Regulating smart cards, electronic banking, and other emerging technologies will not be easy, two researchers warn.

New York University professor Lawrence J. White and University of Houston professor Paul M. Horvitz write that regulation may spur the development of new technologies. For instance, antitrust enforcement encourages innovation by preventing any one firm from dominating the industry.

But regulation also may impede development of new technologies. For instance, regulators may impose a technical standard that is inferior to a competing design.

The researchers urge regulators to take "cautious and measured" steps to regulate new technologies rather than backing off completely or trying to micromanage each innovation.

The study also looked at how banks should approach new payment technologies. The industry faces real threats from Internet providers and other technology companies, which could limit consumer access to bank products. Consumers may even begin to view these technology companies as banks, resulting in an erosion of the banking industry's brand image.

For a copy of "The Challenges of the New Electronic Technologies in Banking: Private Strategies and Public Policy," call 212-998-0880.

The rapid consolidation of the banking industry during the past two decades has not hurt small-business lending, according to a paper by four researchers.

The finding contradicts earlier studies that suggested mergers depress small-business credit.

Alan N. Berger of the Federal Reserve Board, Anthony Saunders and Gregory F. Udell of New York University, and Joseph M. Scalise of Wharton Financial Institutions Center looked at both acquisitions and mergers. Acquisitions-which occur when both institutions retain their charters-had on average no affect on small-business lending. While small-business lending did decline during mergers, which involve the loss of one of the bank's charters, lending by competitors increased.

For a copy of "The Effects of Mergers and Acquisitions on Small-Business Lending," call 202-452-2903.

Banks may be spending too much money for high technology equipment and not enough on the people who run the systems, according to researchers at the Wharton Financial Institutions Center.

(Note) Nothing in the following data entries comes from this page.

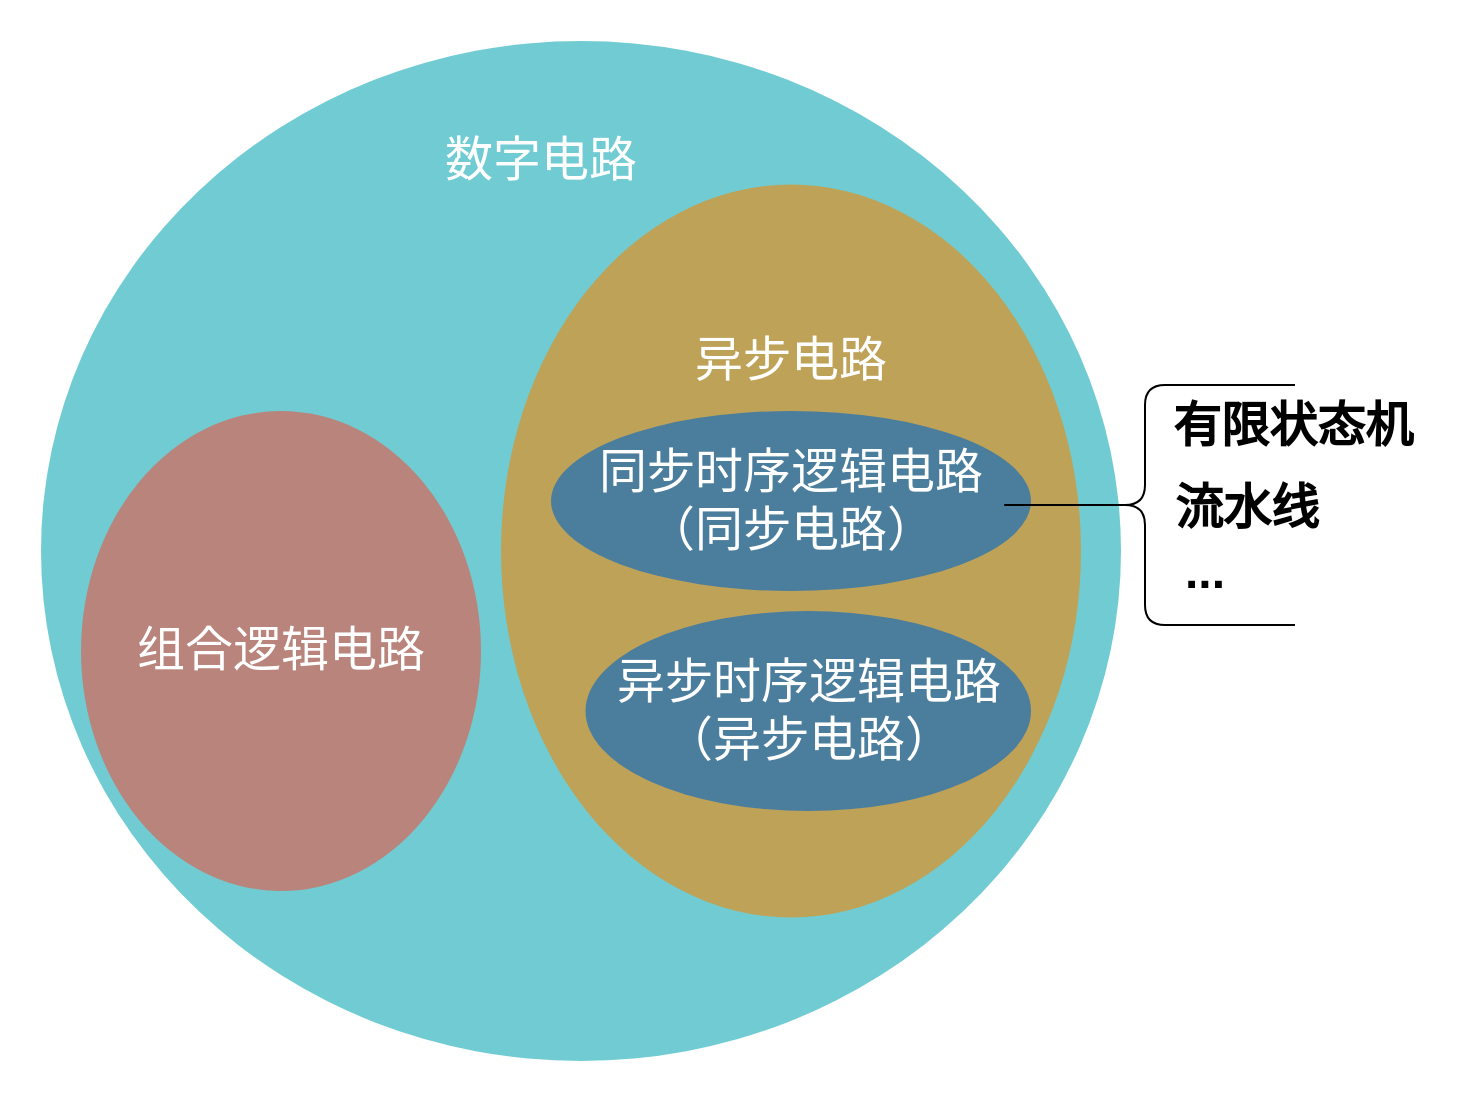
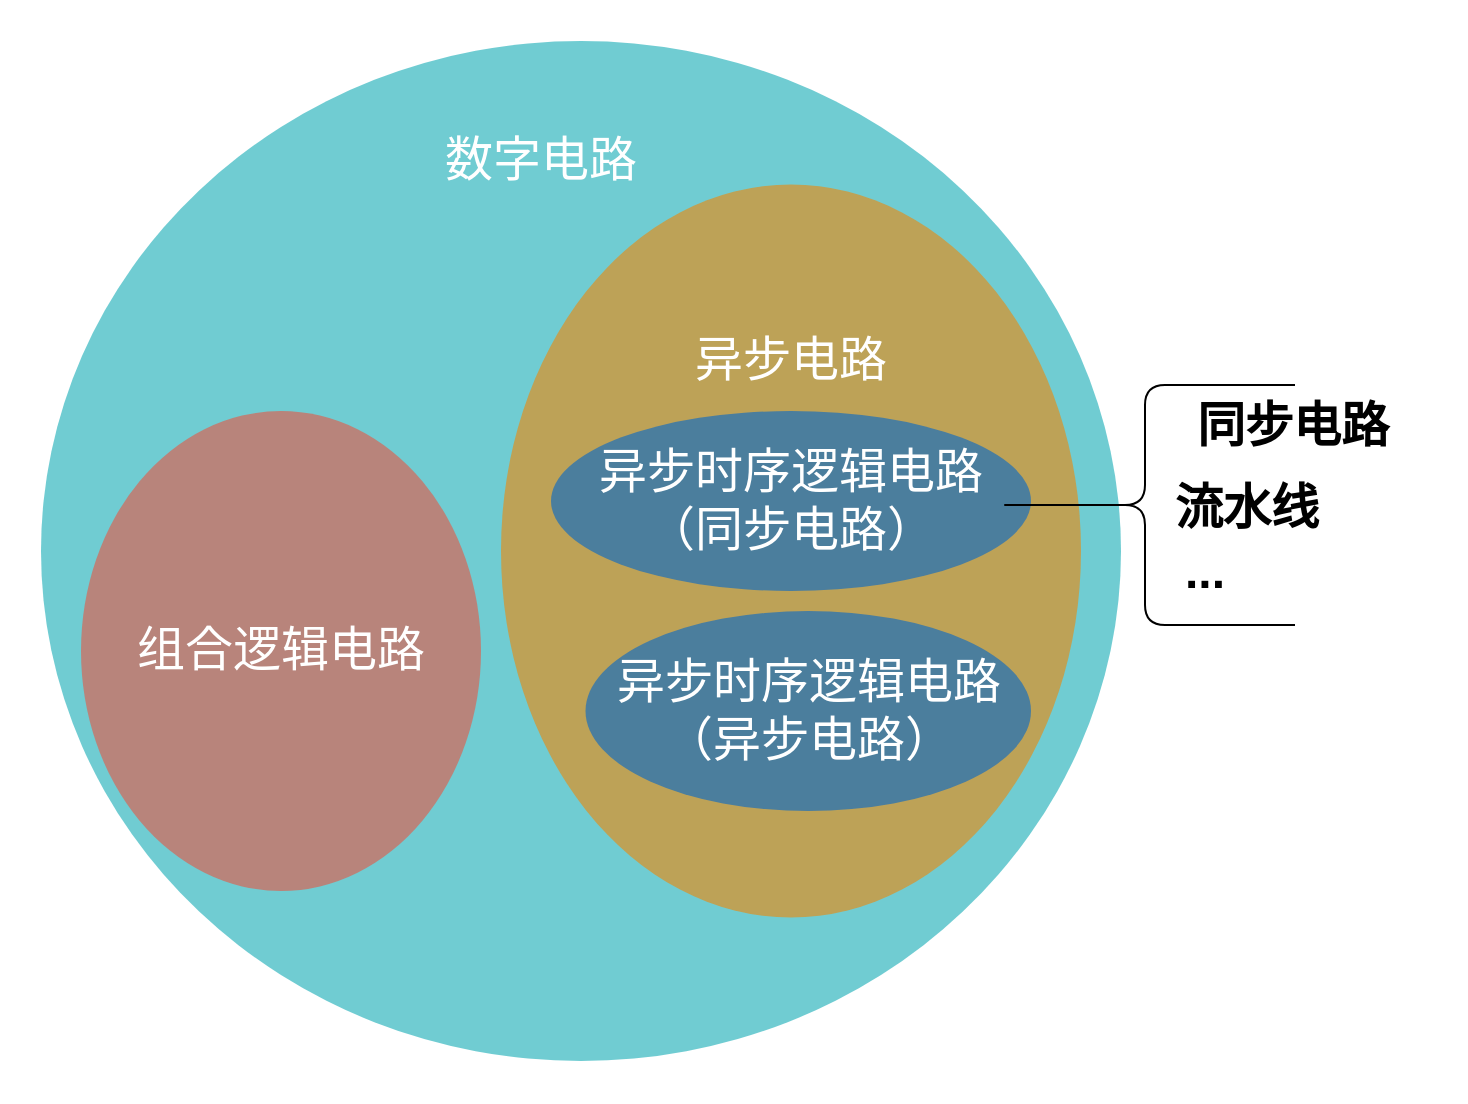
  <mxCell id="0" />
  <mxCell id="1" parent="0" />
  <mxCell id="2" value="" style="ellipse;fillColor=#12AAB5;opacity=60;strokeColor=none;html=1;fontColor=#FFFFFF;" parent="1" vertex="1"><mxGeometry x="20" y="20" width="540" height="510" as="geometry" /></mxCell>
  <mxCell id="3" value="&lt;font style=&quot;font-size: 24px&quot;&gt;组合逻辑电路&lt;/font&gt;" style="ellipse;fillColor=#e85642;opacity=60;strokeColor=none;html=1;fontColor=#FFFFFF;" parent="1" vertex="1"><mxGeometry x="40" y="205" width="200" height="240" as="geometry" /></mxCell>
  <mxCell id="4" value="&lt;font style=&quot;font-size: 24px&quot;&gt;数字电路&lt;/font&gt;" style="text;fontSize=24;align=center;verticalAlign=middle;html=1;fontColor=#FFFFFF;" parent="1" vertex="1"><mxGeometry x="174.5" y="45" width="190" height="70" as="geometry" /></mxCell>
  <mxCell id="5" value="" style="ellipse;fillColor=#F08705;opacity=60;strokeColor=none;html=1;fontColor=#FFFFFF;" parent="1" vertex="1"><mxGeometry x="250" y="91.75" width="290" height="366.5" as="geometry" /></mxCell>
  <mxCell id="6" value="异步电路" style="text;fontSize=24;align=center;verticalAlign=middle;html=1;fontColor=#FFFFFF;" parent="1" vertex="1"><mxGeometry x="300" y="145" width="190" height="70" as="geometry" /></mxCell>
- <mxCell id="7" value="&lt;font style=&quot;font-size: 24px&quot;&gt;同步时序逻辑电路&lt;br&gt;（同步电路）&lt;/font&gt;" style="ellipse;opacity=60;strokeColor=none;html=1;fontColor=#FFFFFF;fillColor=#0066CC;" vertex="1" parent="1"><mxGeometry x="275" y="205" width="240" height="90" as="geometry" /></mxCell>
+ <mxCell id="7" value="&lt;font style=&quot;font-size: 24px&quot;&gt;异步时序逻辑电路&lt;br&gt;（同步电路）&lt;/font&gt;" style="ellipse;opacity=60;strokeColor=none;html=1;fontColor=#FFFFFF;fillColor=#0066CC;" vertex="1" parent="1"><mxGeometry x="275" y="205" width="240" height="90" as="geometry" /></mxCell>
  <mxCell id="8" value="&lt;font style=&quot;font-size: 24px&quot;&gt;异步时序逻辑电路&lt;br&gt;（异步电路）&lt;/font&gt;" style="ellipse;opacity=60;strokeColor=none;html=1;fontColor=#FFFFFF;fillColor=#0066CC;" vertex="1" parent="1"><mxGeometry x="292.25" y="305" width="222.75" height="100" as="geometry" /></mxCell>
  <mxCell id="9" value="" style="shape=curlyBracket;whiteSpace=wrap;html=1;rounded=1;fillColor=#0066CC;" vertex="1" parent="1"><mxGeometry x="497" y="192" width="150" height="120" as="geometry" /></mxCell>
- <mxCell id="10" value="&lt;font color=&quot;#000000&quot;&gt;&lt;b&gt;有限状态机&lt;/b&gt;&lt;/font&gt;" style="text;fontSize=24;align=center;verticalAlign=middle;html=1;fontColor=#FFFFFF;" vertex="1" parent="1"><mxGeometry x="579" y="196" width="133" height="34" as="geometry" /></mxCell>
+ <mxCell id="10" value="&lt;font color=&quot;#000000&quot;&gt;&lt;b&gt;同步电路&lt;/b&gt;&lt;/font&gt;" style="text;fontSize=24;align=center;verticalAlign=middle;html=1;fontColor=#FFFFFF;" vertex="1" parent="1"><mxGeometry x="579" y="196" width="133" height="34" as="geometry" /></mxCell>
  <mxCell id="11" value="&lt;font color=&quot;#000000&quot;&gt;&lt;b&gt;流水线&lt;/b&gt;&lt;/font&gt;" style="text;fontSize=24;align=center;verticalAlign=middle;html=1;fontColor=#FFFFFF;" vertex="1" parent="1"><mxGeometry x="585" y="237" width="76" height="34" as="geometry" /></mxCell>
  <mxCell id="12" value="&lt;font color=&quot;#000000&quot;&gt;&lt;b&gt;...&lt;/b&gt;&lt;/font&gt;" style="text;fontSize=24;align=center;verticalAlign=middle;html=1;fontColor=#FFFFFF;" vertex="1" parent="1"><mxGeometry x="585" y="269" width="33" height="34" as="geometry" /></mxCell>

Baba Prasad and Patrick T. Harker reviewed information technology spending by 115 retail banks. Capital spending on computers did little to improve productivity, they find. But hiring computer experts allowed banks to boost productivity significantly.

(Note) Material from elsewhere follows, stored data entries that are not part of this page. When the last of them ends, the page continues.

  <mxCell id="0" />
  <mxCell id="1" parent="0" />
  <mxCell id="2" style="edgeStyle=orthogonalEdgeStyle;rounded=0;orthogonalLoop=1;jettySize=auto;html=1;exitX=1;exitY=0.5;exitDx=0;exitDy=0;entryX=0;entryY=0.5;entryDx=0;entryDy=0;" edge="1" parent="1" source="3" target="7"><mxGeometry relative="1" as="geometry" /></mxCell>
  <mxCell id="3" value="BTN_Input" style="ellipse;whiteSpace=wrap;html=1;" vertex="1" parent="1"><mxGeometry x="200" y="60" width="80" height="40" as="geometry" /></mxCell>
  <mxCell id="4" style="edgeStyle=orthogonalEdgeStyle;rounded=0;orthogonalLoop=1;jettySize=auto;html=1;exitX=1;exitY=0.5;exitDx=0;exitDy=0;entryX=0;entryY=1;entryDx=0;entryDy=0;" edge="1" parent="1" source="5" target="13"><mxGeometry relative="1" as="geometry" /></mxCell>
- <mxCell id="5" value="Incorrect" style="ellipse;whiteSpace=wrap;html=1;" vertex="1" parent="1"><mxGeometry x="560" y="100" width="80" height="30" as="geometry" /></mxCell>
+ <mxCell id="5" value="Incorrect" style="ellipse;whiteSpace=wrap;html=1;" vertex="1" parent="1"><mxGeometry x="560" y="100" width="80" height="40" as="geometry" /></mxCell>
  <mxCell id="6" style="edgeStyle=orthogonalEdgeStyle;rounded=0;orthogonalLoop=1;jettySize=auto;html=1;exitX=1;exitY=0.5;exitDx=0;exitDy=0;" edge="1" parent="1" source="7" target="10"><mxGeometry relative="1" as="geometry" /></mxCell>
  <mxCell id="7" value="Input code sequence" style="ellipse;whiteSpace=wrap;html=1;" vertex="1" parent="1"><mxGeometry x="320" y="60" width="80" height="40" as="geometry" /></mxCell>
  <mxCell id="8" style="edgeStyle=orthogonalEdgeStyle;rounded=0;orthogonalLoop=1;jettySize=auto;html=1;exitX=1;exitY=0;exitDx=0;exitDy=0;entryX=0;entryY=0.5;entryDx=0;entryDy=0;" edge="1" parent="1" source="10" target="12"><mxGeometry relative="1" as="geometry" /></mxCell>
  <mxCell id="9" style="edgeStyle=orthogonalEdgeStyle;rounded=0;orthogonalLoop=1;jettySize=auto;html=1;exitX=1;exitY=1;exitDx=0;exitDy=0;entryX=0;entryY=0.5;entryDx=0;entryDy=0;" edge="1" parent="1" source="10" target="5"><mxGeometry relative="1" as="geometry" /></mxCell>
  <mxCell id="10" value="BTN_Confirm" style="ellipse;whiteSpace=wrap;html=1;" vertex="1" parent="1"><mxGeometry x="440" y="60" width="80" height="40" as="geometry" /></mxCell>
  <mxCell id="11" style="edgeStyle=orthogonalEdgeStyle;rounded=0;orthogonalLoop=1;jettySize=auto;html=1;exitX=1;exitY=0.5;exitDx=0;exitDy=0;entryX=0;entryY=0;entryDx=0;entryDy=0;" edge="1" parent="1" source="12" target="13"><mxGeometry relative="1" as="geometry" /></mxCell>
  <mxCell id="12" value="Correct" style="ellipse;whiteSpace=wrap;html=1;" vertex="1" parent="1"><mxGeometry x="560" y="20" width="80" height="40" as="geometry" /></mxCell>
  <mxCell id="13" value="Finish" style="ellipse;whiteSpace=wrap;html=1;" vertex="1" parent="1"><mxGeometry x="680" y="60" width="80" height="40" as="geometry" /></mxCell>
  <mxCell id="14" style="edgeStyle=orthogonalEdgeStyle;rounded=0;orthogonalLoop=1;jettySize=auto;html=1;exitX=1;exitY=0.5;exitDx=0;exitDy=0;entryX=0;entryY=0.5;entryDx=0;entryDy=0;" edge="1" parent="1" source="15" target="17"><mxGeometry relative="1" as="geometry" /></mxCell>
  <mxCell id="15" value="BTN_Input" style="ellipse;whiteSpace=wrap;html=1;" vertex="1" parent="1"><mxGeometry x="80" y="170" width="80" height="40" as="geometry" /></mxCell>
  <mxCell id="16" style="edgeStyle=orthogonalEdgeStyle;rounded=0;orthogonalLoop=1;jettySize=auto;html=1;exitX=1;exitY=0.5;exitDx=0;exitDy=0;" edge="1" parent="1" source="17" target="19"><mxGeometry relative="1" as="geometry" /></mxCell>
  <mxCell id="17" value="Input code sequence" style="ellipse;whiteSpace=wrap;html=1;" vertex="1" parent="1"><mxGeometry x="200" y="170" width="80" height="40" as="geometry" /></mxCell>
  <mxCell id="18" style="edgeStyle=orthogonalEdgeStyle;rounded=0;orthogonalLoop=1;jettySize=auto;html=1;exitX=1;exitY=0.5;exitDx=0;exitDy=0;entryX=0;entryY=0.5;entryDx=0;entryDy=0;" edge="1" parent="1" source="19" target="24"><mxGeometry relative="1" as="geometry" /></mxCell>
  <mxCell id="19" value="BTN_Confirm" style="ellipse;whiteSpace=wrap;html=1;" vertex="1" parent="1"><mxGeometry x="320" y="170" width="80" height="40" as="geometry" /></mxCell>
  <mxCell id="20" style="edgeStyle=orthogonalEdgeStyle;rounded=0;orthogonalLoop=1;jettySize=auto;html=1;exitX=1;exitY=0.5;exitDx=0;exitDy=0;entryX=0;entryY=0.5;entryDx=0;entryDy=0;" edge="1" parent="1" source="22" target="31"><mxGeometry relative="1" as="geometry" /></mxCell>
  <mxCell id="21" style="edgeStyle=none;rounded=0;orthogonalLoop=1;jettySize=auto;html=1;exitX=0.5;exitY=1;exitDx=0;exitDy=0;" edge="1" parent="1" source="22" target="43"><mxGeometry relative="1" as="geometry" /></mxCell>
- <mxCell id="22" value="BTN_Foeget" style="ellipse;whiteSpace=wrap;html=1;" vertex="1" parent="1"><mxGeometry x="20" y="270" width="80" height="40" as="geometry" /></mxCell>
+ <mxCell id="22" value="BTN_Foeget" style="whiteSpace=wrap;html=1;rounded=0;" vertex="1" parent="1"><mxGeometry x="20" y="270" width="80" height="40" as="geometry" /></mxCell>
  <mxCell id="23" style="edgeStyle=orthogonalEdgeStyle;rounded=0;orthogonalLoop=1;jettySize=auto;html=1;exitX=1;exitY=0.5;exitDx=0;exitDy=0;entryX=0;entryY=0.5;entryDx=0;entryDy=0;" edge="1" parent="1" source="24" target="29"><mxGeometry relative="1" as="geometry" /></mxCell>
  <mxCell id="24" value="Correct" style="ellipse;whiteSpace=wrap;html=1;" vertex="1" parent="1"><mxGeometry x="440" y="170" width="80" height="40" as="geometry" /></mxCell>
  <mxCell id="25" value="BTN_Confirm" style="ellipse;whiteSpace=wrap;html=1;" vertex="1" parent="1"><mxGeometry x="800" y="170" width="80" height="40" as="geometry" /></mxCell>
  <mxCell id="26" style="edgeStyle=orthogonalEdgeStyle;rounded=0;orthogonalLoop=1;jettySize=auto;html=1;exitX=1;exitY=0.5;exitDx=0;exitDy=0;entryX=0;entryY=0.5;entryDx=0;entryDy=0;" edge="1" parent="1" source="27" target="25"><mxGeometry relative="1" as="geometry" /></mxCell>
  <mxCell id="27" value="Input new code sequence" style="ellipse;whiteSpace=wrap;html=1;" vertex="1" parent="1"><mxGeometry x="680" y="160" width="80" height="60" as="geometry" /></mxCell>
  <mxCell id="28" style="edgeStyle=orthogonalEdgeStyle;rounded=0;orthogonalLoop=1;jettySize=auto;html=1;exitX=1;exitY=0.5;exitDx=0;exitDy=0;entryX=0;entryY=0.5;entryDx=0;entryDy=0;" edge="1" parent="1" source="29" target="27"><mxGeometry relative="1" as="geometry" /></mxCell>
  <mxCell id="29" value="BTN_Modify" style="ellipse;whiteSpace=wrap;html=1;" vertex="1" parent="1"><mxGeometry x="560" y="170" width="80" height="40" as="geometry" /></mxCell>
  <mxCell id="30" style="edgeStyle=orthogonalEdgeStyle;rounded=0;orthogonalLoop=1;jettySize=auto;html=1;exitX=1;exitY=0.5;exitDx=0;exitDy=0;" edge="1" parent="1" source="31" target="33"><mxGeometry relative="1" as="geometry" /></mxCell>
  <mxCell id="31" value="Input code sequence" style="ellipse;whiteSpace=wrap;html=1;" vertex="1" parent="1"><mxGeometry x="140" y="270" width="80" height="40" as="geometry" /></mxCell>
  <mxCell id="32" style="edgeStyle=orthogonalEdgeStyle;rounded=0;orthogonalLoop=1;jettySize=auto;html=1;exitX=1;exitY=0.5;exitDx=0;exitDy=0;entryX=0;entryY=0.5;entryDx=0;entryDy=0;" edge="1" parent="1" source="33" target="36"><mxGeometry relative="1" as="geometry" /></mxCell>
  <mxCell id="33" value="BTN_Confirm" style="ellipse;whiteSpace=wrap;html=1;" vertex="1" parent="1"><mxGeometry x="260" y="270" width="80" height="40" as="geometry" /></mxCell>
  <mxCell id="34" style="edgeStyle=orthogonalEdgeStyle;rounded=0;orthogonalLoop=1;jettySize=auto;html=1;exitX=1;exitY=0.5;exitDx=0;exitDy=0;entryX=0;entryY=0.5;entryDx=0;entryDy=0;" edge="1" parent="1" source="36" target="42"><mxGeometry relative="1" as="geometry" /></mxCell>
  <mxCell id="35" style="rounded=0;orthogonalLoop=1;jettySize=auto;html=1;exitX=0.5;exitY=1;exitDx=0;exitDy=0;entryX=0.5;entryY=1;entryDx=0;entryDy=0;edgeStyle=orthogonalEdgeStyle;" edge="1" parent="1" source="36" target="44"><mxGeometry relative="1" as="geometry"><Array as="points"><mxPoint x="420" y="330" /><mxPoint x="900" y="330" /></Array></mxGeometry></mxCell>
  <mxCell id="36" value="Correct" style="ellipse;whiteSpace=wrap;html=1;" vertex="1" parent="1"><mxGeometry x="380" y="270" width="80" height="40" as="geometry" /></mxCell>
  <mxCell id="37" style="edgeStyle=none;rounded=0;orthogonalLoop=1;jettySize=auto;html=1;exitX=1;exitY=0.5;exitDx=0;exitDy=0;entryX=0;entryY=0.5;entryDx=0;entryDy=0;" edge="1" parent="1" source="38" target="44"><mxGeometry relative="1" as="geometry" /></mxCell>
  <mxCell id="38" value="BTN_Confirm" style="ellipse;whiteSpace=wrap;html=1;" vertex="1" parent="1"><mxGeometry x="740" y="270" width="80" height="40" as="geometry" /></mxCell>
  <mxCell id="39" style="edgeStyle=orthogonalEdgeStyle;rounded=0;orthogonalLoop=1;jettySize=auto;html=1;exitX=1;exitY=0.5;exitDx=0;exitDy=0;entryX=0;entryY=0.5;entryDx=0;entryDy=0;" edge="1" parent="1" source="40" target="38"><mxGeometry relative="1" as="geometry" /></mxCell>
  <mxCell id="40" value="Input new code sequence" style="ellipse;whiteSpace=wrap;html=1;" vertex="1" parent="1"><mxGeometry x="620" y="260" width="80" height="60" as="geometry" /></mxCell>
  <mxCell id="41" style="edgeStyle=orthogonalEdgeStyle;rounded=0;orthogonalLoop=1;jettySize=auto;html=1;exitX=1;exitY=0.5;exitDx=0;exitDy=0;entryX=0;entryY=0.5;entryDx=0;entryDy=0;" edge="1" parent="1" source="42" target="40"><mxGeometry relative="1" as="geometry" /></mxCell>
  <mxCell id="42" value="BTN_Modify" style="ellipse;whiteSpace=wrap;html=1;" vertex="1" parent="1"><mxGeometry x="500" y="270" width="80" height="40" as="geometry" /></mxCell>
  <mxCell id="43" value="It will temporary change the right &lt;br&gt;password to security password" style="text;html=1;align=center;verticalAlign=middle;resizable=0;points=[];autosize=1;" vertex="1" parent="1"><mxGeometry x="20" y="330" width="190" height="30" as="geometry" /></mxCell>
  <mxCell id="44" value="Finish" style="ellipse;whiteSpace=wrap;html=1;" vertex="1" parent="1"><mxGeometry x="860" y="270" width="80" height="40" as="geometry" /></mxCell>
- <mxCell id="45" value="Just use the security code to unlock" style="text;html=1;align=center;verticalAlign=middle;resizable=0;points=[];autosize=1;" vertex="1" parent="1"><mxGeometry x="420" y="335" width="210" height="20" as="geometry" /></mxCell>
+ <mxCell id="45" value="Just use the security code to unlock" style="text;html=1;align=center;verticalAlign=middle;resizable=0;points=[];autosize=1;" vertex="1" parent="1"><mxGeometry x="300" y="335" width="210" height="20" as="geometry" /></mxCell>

For a copy of "Examining the Contribution of Information Technology Toward Productivity and Profitability in U.S. Retail Bankng," call 215-573- 5838.

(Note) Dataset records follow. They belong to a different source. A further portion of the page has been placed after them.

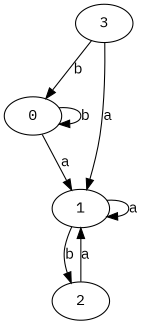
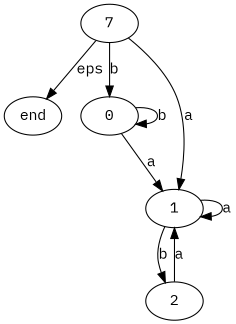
  digraph {
    fontname="IBM Plex Mono"
    node [fontname="IBM Plex Mono"]
    edge [fontname="IBM Plex Mono"]
-   3
+   3 [label=7]
+   end
    0
    1
    2
+   3 -> end [label=eps]
    3 -> 0 [label=b]
    3 -> 1 [label=a]
    0 -> 0 [label=b]
    0 -> 1 [label=a]
    1 -> 1 [label=a]
    1 -> 2 [label=b]
    2 -> 1 [label=a]
  }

Despite recent criticism, the consumer price index is the best measure of inflation available, Federal Reserve Bank of New York economist Charles Steindel writes.

Competing indexes have significant problems, he finds. Measurements tied to Gross Domestic Product include many "one-of-a-kind products" that are difficult to accurately price. Changes in personal consumption require numerous revisions, making the initial numbers highly suspect.

For a copy of "Are There Good Alternatives to the CPI," call 212-720- 6134.